Précisément un siècle, un an, un mois et un jour après sa naissance dans cette commune de l’arrondissement de Senlis (Oise), Mello a rendu hommage en même temps qu’honneur à la mémoire de Roger Gavoury dans le cadre des cérémonies anniversaires du 8 mai 1945.
Son nom figure désormais sur le Monument aux Morts, fraîchement restauré.
Je vous propose de bien vouloir trouver en pièce jointe, pour information, la teneur du propos qui a été le mien en cette circonstance au cours de laquelle l’unité du monde combattant s’est manifestée de façon exemplaire.
Bien cordialement,
Jean-François Gavoury
Pupille de la Nation
Orphelin de guerre
Président l'Association nationale
pour la protection de la mémoire
des victimes de l'OAS (ANPROMEVO)
Cérémonie d'hommage
à la mémoire
de Roger Gavoury
le 8 mai 2012 à Mello (Oise)
Intervention de Jean-François Gavoury
Madame le maire de Mello,
Monsieur le vice-président du conseil général,
Monsieur le maire de Cires-les-Mello,
Messieurs les représentants du monde combattant,
Mesdames et Messieurs,
Les deux premiers tiers du siècle dernier ont été marqués par la guerre.

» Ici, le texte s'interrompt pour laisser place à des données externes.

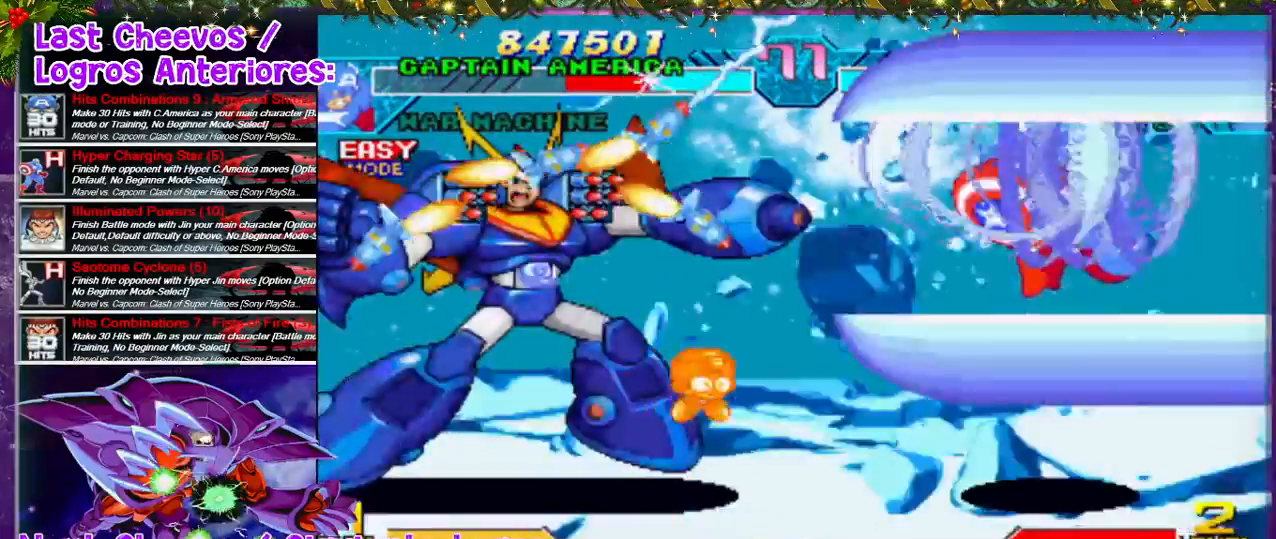
{"dt_ms": 500, "buttons": ["DPAD_RIGHT"], "left_stick": "center", "right_stick": "center", "events": []}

La plus longue d’entre elles a été celle d’Algérie :
- la plus longue à être reconnue telle et à prendre cette dénomination, trente-sept ans après sa cessation ;
- la plus longue à panser ses plaies, puisque cinquante années n’y ont pas suffi ;
- la plus longue, enfin et surtout, par sa durée : sept ans et plus (sept ans huit mois) et même bien davantage (dix-sept ans si, comme Mohammed Harbi, l’on fait remonter son début à un fait générateur survenu à Sétif il y a soixante-sept ans jour pour jour, un mardi, le 8 mai 1945 !).
Le nombre des événements survenus durant cette guerre est évidemment en corrélation avec sa durée. Certains d’entre eux ont été occultés par les pouvoirs publics, en particulier ceux se rapportant à la page franco-française du conflit, celle qui s’est écrite en 1961-1962.
Cependant, l’historienne Anne-Marie Duranton-Crabol, dans son ouvrage de 1995 intitulé "Le temps de l’OAS", a su voir dans l’assassinat de Roger Gavoury un "événement marqueur" dans l’histoire du mouvement factieux : "Cruel hommage, écrivait-elle, rendu à l’efficacité du commissaire d’Alger, payant les coups portés à l’Organisation par la cellule qu’il avait créée au sein de la sûreté urbaine."
Dès 1971, dans son livre "Le temps de la violence", l’ancien préfet de police d’Alger Vitalis Cros insistait sur le fait que l’assassinat du commissaire Gavoury avait tenu "une grande place dans la presse et à la radio". Cela est incontestable, et les journaux de l’époque en témoignent, ainsi que les archives sonores de l’INA : je renvoie aux documents de la phonothèque de l’Institut national de l'audiovisuel, aujourd’hui accessibles librement sur Internet.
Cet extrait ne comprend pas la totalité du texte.